- [Goal of the exercise]
Keep to one stretch of the data below, the lines from the one with "BELOW GROUND" up to and including the one with "TOTAL PRODUCTION OF FORESTRY RESIDUES", and return that stretch exactly.
*** Opening Dataset content ***
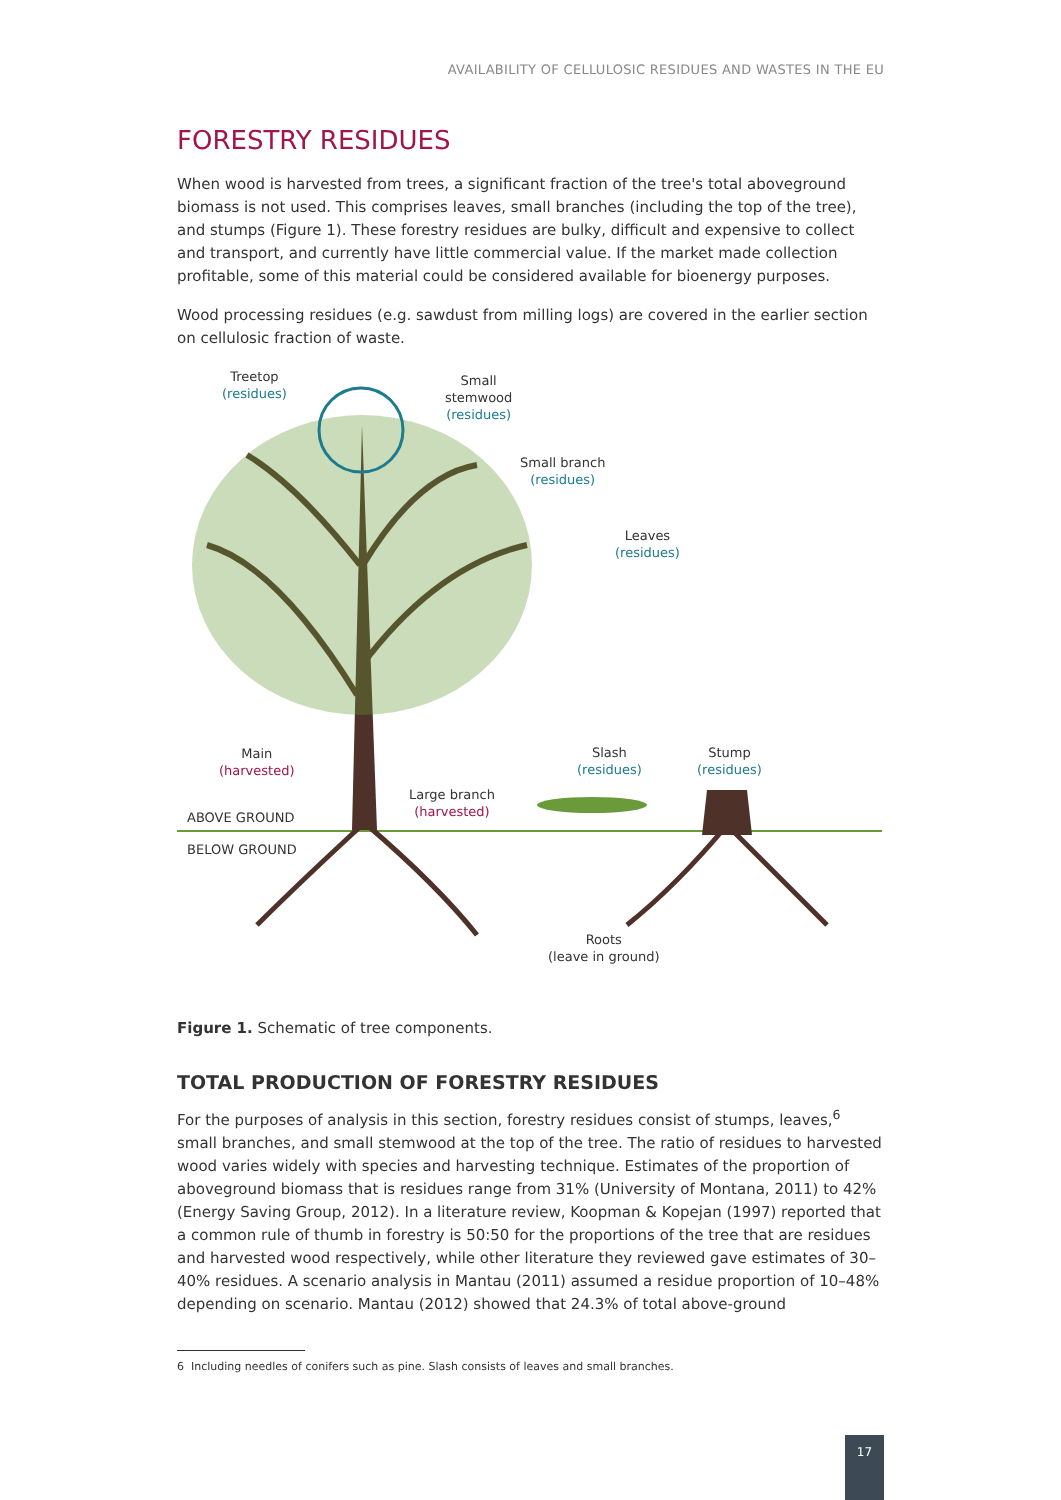AVAILABILITY OF CELLULOSIC RESIDUES AND WASTES IN THE EU
FORESTRY RESIDUES
When wood is harvested from trees, a significant fraction of the tree's total aboveground biomass is not used. This comprises leaves, small branches (including the top of the tree), and stumps (Figure 1). These forestry residues are bulky, difficult and expensive to collect and transport, and currently have little commercial value. If the market made collection profitable, some of this material could be considered available for bioenergy purposes.
Wood processing residues (e.g. sawdust from milling logs) are covered in the earlier section on cellulosic fraction of waste.
Treetop
(residues)
Small
stemwood
(residues)
Small branch
(residues)
Leaves
(residues)
Main
(harvested)
Large branch
(harvested)
Slash
(residues)
Stump
(residues)
ABOVE GROUND
BELOW GROUND
Roots
(leave in ground)
Figure 1. Schematic of tree components.
TOTAL PRODUCTION OF FORESTRY RESIDUES
For the purposes of analysis in this section, forestry residues consist of stumps, leaves,<sup>6</sup> small branches, and small stemwood at the top of the tree. The ratio of residues to harvested wood varies widely with species and harvesting technique. Estimates of the proportion of aboveground biomass that is residues range from 31% (University of Montana, 2011) to 42% (Energy Saving Group, 2012). In a literature review, Koopman & Kopejan (1997) reported that a common rule of thumb in forestry is 50:50 for the proportions of the tree that are residues and harvested wood respectively, while other literature they reviewed gave estimates of 30–40% residues. A scenario analysis in Mantau (2011) assumed a residue proportion of 10–48% depending on scenario. Mantau (2012) showed that 24.3% of total above-ground
6 Including needles of conifers such as pine. Slash consists of leaves and small branches.
17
*** Closing Dataset content ***
- [The completed task]
BELOW GROUND
Roots
(leave in ground)
Figure 1. Schematic of tree components.
TOTAL PRODUCTION OF FORESTRY RESIDUES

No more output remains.